What needs to be done :: Take from the entries below the stretch from the line with "Daantje aop Z10496 dames T-shirt km Zwart" through the line with "cuarenta años. Baño", and return it exactly, leaving the pictures out.
##### Information provided
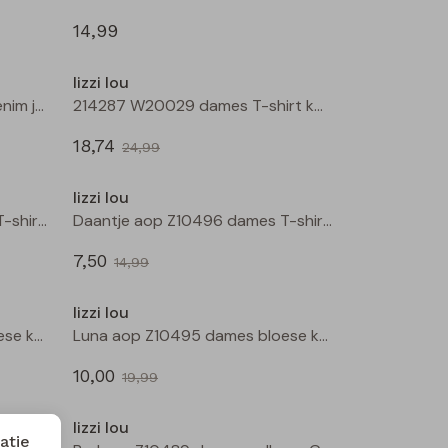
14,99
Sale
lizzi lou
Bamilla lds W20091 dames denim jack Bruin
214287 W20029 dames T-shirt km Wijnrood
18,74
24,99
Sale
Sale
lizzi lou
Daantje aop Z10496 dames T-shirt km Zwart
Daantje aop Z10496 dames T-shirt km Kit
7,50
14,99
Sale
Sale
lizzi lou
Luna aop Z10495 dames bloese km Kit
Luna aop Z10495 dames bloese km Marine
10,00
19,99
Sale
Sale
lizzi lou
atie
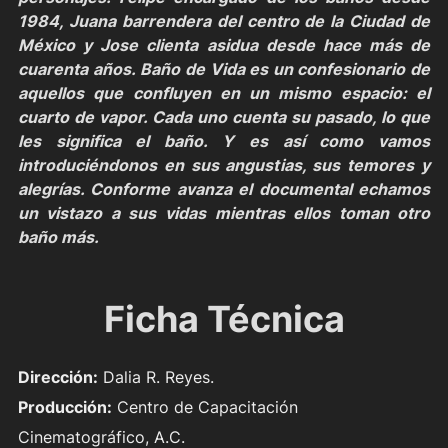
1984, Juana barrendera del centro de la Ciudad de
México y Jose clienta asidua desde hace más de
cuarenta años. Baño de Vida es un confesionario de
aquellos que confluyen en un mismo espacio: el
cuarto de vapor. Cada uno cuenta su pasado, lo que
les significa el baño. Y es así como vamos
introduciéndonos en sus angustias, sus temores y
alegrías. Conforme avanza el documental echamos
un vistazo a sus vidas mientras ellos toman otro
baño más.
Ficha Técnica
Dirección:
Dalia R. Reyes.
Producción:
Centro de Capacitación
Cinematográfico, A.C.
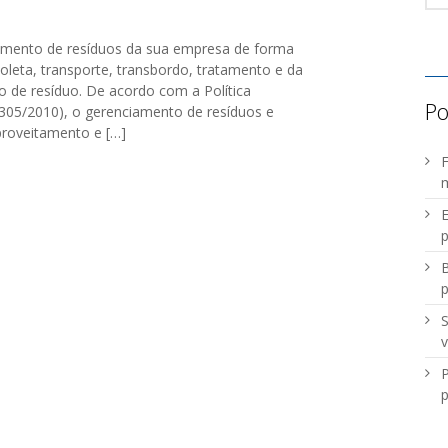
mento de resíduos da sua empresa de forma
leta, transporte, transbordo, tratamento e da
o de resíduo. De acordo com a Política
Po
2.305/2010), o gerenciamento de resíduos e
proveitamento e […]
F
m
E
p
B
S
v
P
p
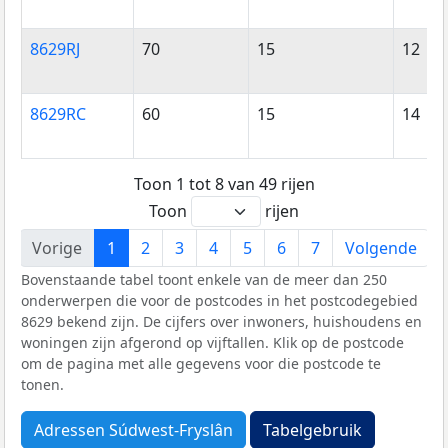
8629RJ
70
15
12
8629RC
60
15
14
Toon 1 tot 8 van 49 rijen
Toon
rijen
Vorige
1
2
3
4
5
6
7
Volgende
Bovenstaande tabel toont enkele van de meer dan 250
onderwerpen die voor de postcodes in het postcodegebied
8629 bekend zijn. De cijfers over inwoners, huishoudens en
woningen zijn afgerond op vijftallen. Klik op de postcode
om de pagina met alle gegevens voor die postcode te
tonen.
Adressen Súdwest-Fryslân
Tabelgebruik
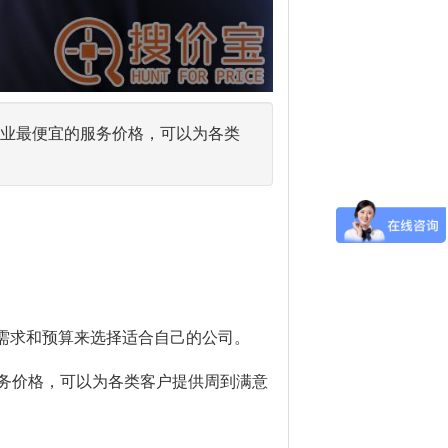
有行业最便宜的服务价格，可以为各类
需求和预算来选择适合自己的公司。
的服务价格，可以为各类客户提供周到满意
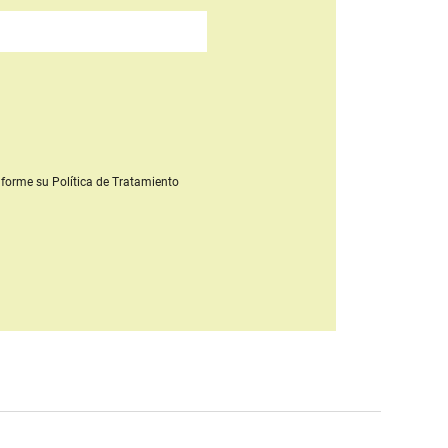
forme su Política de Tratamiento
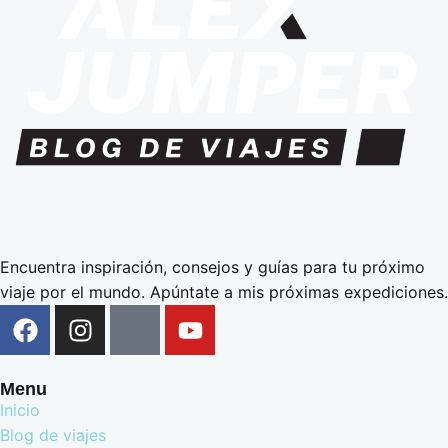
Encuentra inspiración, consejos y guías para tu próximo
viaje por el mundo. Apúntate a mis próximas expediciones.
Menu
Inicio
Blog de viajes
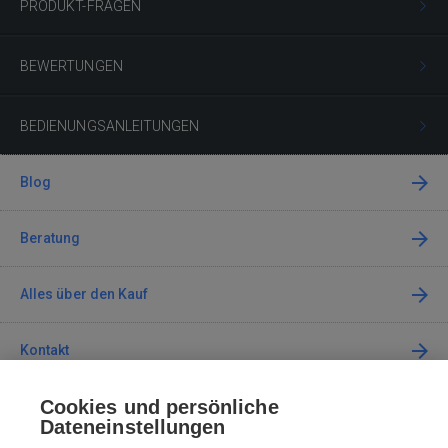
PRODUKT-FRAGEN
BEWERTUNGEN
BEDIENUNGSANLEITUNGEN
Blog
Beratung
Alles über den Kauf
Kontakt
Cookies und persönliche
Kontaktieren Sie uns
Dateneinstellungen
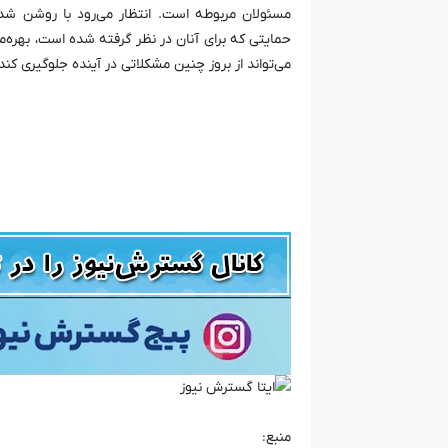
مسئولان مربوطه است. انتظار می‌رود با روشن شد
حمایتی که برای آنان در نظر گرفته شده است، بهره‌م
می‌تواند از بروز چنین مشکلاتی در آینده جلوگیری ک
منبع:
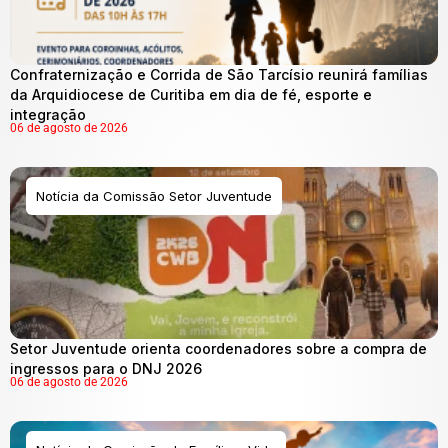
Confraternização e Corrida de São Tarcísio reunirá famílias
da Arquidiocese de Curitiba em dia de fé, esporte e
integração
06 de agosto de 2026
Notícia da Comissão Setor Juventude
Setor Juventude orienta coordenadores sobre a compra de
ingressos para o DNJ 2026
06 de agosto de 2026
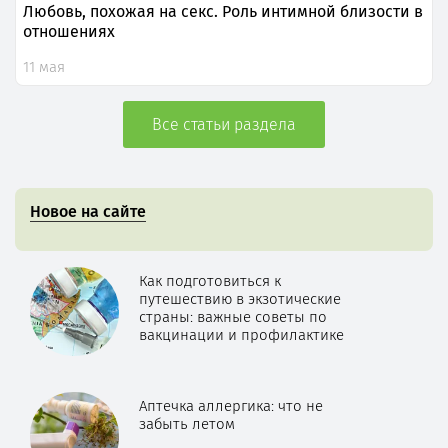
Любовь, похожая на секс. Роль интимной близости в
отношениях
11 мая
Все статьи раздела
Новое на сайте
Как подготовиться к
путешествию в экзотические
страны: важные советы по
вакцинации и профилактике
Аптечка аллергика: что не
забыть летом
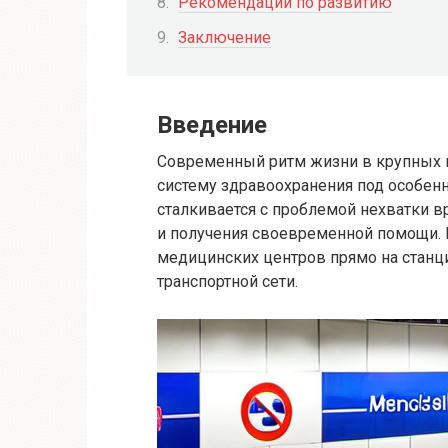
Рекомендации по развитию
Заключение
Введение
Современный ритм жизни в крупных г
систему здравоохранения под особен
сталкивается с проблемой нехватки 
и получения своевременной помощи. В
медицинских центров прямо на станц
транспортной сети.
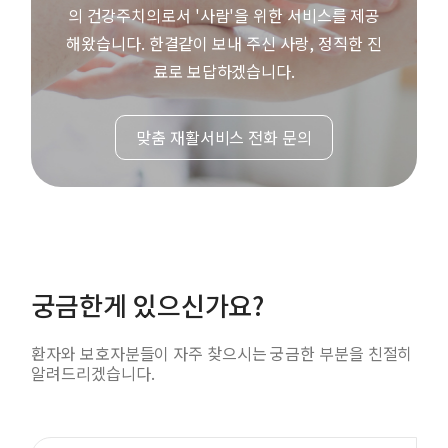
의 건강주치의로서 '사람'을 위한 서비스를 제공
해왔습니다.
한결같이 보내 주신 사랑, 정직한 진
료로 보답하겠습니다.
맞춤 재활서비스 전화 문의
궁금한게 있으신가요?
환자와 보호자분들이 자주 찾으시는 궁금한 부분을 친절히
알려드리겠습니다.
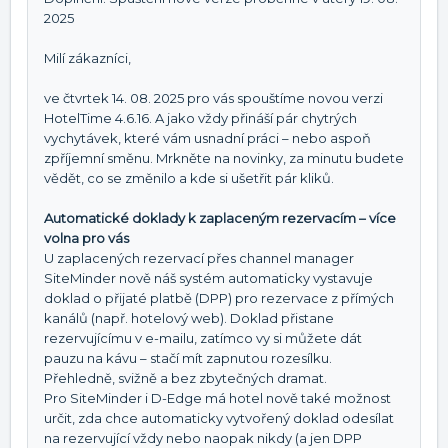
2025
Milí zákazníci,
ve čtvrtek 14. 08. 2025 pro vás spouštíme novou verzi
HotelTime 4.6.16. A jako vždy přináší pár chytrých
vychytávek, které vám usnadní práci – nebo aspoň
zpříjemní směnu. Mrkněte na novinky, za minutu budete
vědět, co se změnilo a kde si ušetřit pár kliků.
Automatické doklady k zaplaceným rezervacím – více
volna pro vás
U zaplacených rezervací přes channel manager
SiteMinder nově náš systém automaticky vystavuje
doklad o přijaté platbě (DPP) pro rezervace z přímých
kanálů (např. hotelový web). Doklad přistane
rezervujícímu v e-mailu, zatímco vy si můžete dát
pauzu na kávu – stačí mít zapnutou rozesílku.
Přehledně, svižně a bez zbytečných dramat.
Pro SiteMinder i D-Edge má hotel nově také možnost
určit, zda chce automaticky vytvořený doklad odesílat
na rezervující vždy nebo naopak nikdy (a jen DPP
##########
##### Information provided
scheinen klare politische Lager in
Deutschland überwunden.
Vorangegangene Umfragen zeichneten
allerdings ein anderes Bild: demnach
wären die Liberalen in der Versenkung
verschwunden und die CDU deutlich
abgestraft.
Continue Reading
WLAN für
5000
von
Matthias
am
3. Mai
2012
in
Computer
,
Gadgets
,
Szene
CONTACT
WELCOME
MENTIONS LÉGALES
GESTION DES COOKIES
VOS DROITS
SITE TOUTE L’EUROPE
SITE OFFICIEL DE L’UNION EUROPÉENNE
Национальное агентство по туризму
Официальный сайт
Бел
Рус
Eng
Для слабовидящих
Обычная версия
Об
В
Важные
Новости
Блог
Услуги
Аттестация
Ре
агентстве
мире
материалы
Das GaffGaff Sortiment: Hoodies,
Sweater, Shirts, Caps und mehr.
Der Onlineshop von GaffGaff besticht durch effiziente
##########
##### Information provided
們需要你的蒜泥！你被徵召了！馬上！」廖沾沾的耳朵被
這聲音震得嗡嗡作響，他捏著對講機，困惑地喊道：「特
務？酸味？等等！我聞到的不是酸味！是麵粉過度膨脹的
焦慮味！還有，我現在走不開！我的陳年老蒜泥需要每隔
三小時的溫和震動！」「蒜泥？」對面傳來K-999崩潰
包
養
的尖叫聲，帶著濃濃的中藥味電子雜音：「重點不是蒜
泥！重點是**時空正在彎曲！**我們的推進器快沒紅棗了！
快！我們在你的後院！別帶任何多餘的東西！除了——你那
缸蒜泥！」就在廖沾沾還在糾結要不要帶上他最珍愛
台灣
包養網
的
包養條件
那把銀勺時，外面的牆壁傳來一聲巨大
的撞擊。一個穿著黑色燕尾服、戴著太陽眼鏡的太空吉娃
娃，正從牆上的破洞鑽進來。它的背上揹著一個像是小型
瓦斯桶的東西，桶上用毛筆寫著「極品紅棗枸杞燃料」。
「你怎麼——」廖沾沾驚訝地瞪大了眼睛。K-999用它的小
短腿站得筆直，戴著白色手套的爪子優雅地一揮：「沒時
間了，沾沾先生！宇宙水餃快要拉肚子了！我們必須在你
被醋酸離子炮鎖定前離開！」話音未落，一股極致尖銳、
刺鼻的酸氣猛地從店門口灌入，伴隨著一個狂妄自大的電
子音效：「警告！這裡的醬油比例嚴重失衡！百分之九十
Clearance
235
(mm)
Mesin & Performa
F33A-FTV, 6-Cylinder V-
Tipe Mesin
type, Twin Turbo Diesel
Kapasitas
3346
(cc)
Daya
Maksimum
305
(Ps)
##########
Written response ::
Daantje aop Z10496 dames T-shirt km Zwart
Daantje aop Z10496 dames T-shirt km Kit
7,50
14,99
Sale
Sale
lizzi lou
Luna aop Z10495 dames bloese km Kit
Luna aop Z10495 dames bloese km Marine
10,00
19,99
Sale
Sale
lizzi lou
atie
1984, Juana barrendera del centro de la Ciudad de
México y Jose clienta asidua desde hace más de
cuarenta años. Baño de Vida es un confesionario de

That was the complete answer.